▸ **本文抜粋**
検疫ネットワークの導入を検討する企業が急増している。7月には,流通業界の雄,セブン-イレブン・ジャパンが5000台のパソコンのOSを刷新し,検疫ネットワークを導入すると発表した。
同社は野村総合研究所とマイクロソフトと共同で,クライアント・パソコンのOSをWindows XPからWindows Vistaに切り替える。目的はクライアントのセキュリティを強化することだ。ただ,同社が考える対策のゴールはもっと先にある。並行してマイクロソフトのサーバーOS「Windows Server 2008」の導入を進め,Windowsの標準機能を使って社内に検疫ネットワークを構築しようとしているのだ。背景にあるのは,情報漏えいの防止をはじめとしたコンプライアンス(法令順守)を徹底したいという思いである。
こうした動きはこの一例だけにとどまらない。ベンダー各社は「すぐにでも導入したい,詳細を知りたいといったユーザー企業がぐんと増えてきた」と手応えを感じているという。
阻害要因は高い導入コスト
検疫ネットワークは,外部から持ち込まれたパソコンなど社内のセキュリティ・ポリシーに合わない機器を隔離し,社内ネットワークを安全な状態に保つための仕組み。社内にウイルスを持ち込ませない,社内のデータを外部に持ち出させないといった目的で利用する。
日本に検疫ネットワーク製品が登場したのは2004~2005年ころである。先導したのは米シスコ。2003年に「自己防衛型ネットワーク」という構想の一環として検疫ネットワーク技術「NAC」(network admission control)を打ち出した。当時は,「Blaster」などネットワークを介して爆発的な勢いで感染を広げるウイルスが猛威を振るっていた。このため検疫ネットワークは,社内へのウイルス侵入を防ぐ手段の最有力候補としてもてはやされた。

▸ **データ**
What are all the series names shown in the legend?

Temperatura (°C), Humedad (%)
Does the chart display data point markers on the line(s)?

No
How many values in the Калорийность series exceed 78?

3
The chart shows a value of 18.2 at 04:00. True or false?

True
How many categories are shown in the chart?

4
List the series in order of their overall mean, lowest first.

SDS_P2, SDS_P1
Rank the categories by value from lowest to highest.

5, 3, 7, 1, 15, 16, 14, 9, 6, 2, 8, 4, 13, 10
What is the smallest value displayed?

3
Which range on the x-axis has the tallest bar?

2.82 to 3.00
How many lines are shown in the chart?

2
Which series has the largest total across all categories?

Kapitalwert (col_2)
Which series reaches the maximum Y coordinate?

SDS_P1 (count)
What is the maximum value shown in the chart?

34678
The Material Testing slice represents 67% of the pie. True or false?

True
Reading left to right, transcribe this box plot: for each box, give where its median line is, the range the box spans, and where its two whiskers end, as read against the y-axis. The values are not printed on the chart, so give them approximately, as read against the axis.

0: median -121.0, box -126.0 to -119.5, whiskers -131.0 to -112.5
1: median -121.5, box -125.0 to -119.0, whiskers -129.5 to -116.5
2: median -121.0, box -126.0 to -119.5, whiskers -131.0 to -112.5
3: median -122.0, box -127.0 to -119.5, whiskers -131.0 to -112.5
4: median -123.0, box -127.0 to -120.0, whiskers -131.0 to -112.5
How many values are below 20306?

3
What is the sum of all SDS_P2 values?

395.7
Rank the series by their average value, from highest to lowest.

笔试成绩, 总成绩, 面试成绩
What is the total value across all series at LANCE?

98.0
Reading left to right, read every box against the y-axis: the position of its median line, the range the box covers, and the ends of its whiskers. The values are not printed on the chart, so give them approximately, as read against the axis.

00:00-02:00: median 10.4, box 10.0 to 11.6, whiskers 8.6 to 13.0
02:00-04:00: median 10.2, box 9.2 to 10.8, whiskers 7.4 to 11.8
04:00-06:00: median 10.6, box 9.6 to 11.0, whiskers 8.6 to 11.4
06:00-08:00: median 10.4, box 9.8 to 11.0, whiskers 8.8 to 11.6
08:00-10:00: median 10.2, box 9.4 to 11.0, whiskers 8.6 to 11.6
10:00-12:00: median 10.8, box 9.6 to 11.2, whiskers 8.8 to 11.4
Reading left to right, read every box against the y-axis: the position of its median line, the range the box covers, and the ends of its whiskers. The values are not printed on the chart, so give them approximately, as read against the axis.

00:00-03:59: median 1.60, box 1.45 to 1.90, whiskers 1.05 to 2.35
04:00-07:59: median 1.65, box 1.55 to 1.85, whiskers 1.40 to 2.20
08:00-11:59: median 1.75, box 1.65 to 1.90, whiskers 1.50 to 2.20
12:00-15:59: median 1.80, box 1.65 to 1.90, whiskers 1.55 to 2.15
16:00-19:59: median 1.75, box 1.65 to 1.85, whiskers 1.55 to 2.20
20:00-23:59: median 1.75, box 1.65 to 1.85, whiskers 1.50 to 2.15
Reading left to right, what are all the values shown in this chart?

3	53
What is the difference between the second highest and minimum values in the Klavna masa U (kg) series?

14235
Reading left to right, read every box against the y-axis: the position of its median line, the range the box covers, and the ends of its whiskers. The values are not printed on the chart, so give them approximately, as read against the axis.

▸ **作業内容**
a) 本文抜粋に名前が出てくる企業をすべて挙げてください。
b) 本文抜粋の「こうした動きはこの一例だけに」から「ないといった目的で利用する。」までを、「ユーザー企業」を「利用企業」に差し替えて書き直してください。

▸ **回答**
a) セブン-イレブン・ジャパン、野村総合研究所、マイクロソフト、シスコ

b)
こうした動きはこの一例だけにとどまらない。ベンダー各社は「すぐにでも導入したい,詳細を知りたいといった利用企業がぐんと増えてきた」と手応えを感じているという。
阻害要因は高い導入コスト
検疫ネットワークは,外部から持ち込まれたパソコンなど社内のセキュリティ・ポリシーに合わない機器を隔離し,社内ネットワークを安全な状態に保つための仕組み。社内にウイルスを持ち込ませない,社内のデータを外部に持ち出させないといった目的で利用する。